"""

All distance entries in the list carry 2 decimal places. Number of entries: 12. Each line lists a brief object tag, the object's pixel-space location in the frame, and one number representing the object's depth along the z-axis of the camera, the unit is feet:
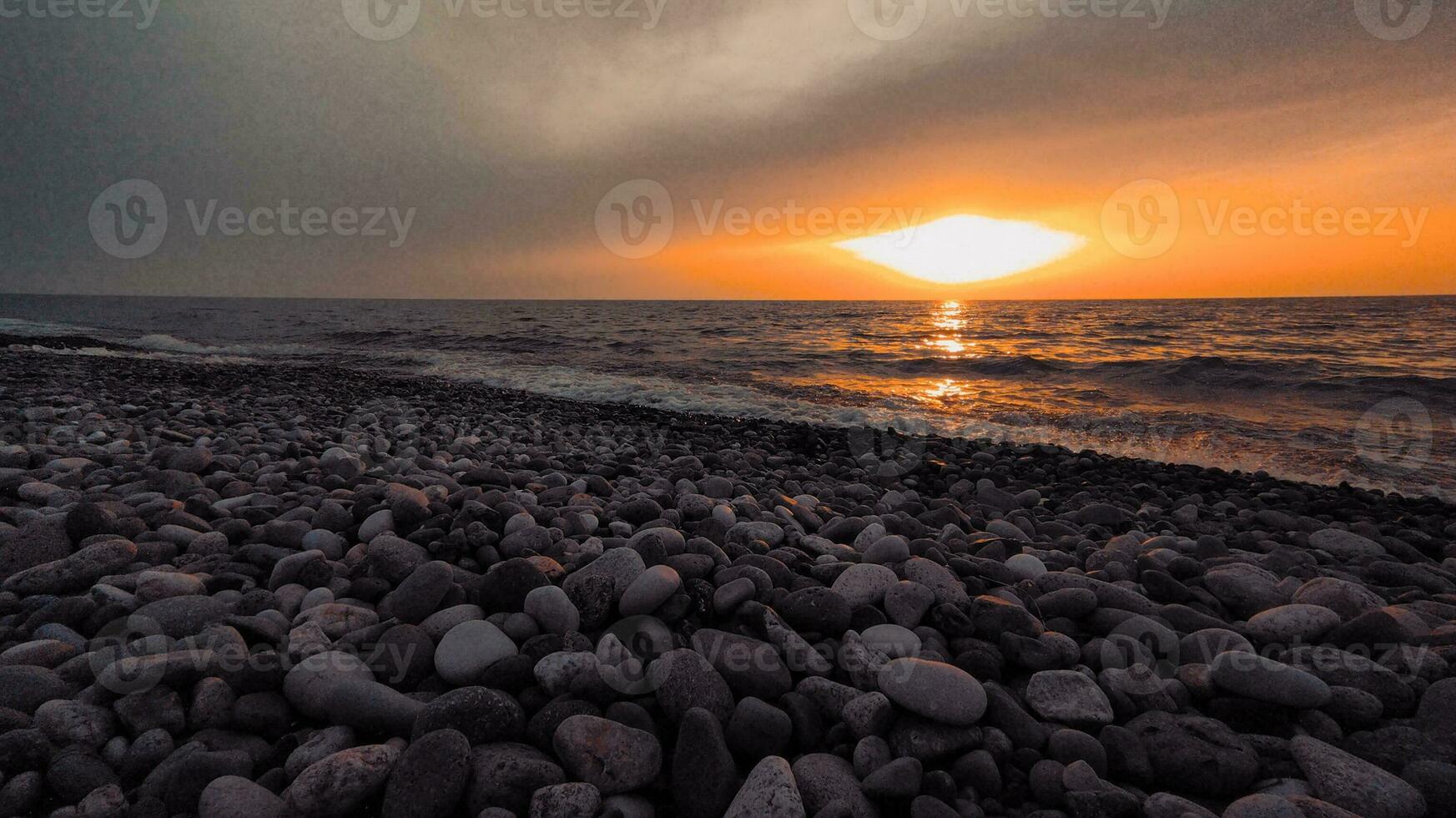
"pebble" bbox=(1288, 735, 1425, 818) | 1.86
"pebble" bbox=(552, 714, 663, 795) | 1.89
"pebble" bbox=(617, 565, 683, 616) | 2.54
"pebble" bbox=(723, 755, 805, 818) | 1.80
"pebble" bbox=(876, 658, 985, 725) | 2.10
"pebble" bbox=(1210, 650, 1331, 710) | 2.22
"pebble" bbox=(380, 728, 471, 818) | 1.78
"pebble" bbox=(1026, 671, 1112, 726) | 2.19
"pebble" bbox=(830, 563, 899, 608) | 2.71
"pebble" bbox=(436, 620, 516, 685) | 2.22
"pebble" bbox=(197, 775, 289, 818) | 1.71
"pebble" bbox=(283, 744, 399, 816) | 1.76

"""

# Task objective
Print the material in full and exactly, minus the pictures.

# Result
All distance entries in the list carry 2 decimal places. Number of entries: 12. Each line lists a brief object tag, the object's pixel-space location in the frame, and one number representing the object's depth along the z-axis of the camera, the unit is feet:
"pebble" bbox=(1288, 735, 1425, 818) | 1.86
"pebble" bbox=(552, 714, 663, 795) | 1.89
"pebble" bbox=(617, 565, 683, 616) | 2.54
"pebble" bbox=(723, 755, 805, 818) | 1.80
"pebble" bbox=(876, 658, 985, 725) | 2.10
"pebble" bbox=(1210, 650, 1331, 710) | 2.22
"pebble" bbox=(380, 728, 471, 818) | 1.78
"pebble" bbox=(1026, 671, 1112, 726) | 2.19
"pebble" bbox=(830, 563, 899, 608) | 2.71
"pebble" bbox=(436, 620, 516, 685) | 2.22
"pebble" bbox=(197, 775, 289, 818) | 1.71
"pebble" bbox=(283, 744, 399, 816) | 1.76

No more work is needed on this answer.